Now that you're familiar with the various types of roses, lets get on with the best kept secret, how to grow roses.

Site and exposure requirements depend on the type of rose. Usually 5 to 6 hours of sun is preferred for most roses but there are a few shrubs, climbers and Rugosa types that will grow in more shaded situations. If you must choose between morning or afternoon sunshine, take the earlier option. Early morning sun will dry off the leaves, helping to prevent mildew and blackspot. Roses will tolerate a windy exposed site provided that hardy varieties are chosen or a winter mulch is applied to protect from harsh winter conditions.

Step By Step Planting

1. Dig an appropriate sized hole for the root ball, loosening surrounding soil. Usually a 2ft by 2ft hole for large roses and a 1 foot hole for minis.

2. Add some compost or well rotted manure to the hole plus a handful of bone meal. Mix gently and taste (just kidding). Spread the roots over this mixture positioning the crown at the soil level or slightly below, and refill around the roots with more of your good mixture. Firm the plant and water well. Water is really the secret in helping a rose or any plant get off to a good start in life. Remember to water a new plant often, especially if the weather turns hot.

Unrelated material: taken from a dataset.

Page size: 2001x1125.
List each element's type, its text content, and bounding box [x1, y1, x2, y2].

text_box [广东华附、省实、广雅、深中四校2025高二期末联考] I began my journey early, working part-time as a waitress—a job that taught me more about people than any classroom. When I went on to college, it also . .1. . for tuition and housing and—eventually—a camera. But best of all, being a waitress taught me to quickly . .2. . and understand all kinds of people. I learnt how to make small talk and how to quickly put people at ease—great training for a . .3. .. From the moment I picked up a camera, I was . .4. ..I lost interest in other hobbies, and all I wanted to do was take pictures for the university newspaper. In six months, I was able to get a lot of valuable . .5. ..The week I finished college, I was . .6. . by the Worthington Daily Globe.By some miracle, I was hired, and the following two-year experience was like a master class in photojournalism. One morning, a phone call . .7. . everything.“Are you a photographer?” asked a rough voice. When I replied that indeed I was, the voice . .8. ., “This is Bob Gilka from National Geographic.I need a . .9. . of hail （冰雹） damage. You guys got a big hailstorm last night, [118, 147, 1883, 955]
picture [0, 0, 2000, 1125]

This is the really easy part of rose growing. The first and most important type of rose food is plain old water. A rose that is well watered throughout the summer will grow far better than one that's treated to loads of chemical rose foods but little water. I use organic fertilizer outside with great success. Seakelp is excellent as are fish fertilizers and Canola meal. Many people like the all purpose rose foods available in most garden centres. Try not to get to hung up on stuffing your rose plant full of rose foods, and apply only a small handful about every six weeks if you remember. Fertilizer should not be applied after July 15 , as the plants need to use up what's in the soil and 'harden up' for winter. If all of this sounds too confusing, just throw a handful down before and after the first bloom, and your sure to get pretty roses.

Pests & Diseases

The old saying "an ounce of prevention is worth a pound of cure" certainly holds true here. Planting a rose in good soil with plenty of sunshine and air circulation is your first and most important defense against insect and disease problems. Mildew and Blackspot are the two most troublesome problems but with a little effort can be easily controlled. If you don't want to spray fungicides at all, then be sure to plant disease- free roses like the Rugosas or one of the healthiest of the others. Strip off all the leaves before your rose begins to regrow in the spring and watch for any sign of trouble.

Most home gardeners can grow great roses without the use of insecticides. Aphids are easily washed off a plant or are soon eaten up by beneficial insects in a healthy garden. Other insects can be picked off or given the hose treatment. Spider mites are a real problem for people who spray often, but seldom bother the organic garden. When it comes to insects and disease, roses are truly highly over- rated, as many other types of plants from tomatoes to carrots have their troubles but we seem to demand perfection from our roses. Try not to be to concerned about the odd spoiled leaf but take reasonable precautions against bad outbreaks.

Hope this answers all your questions!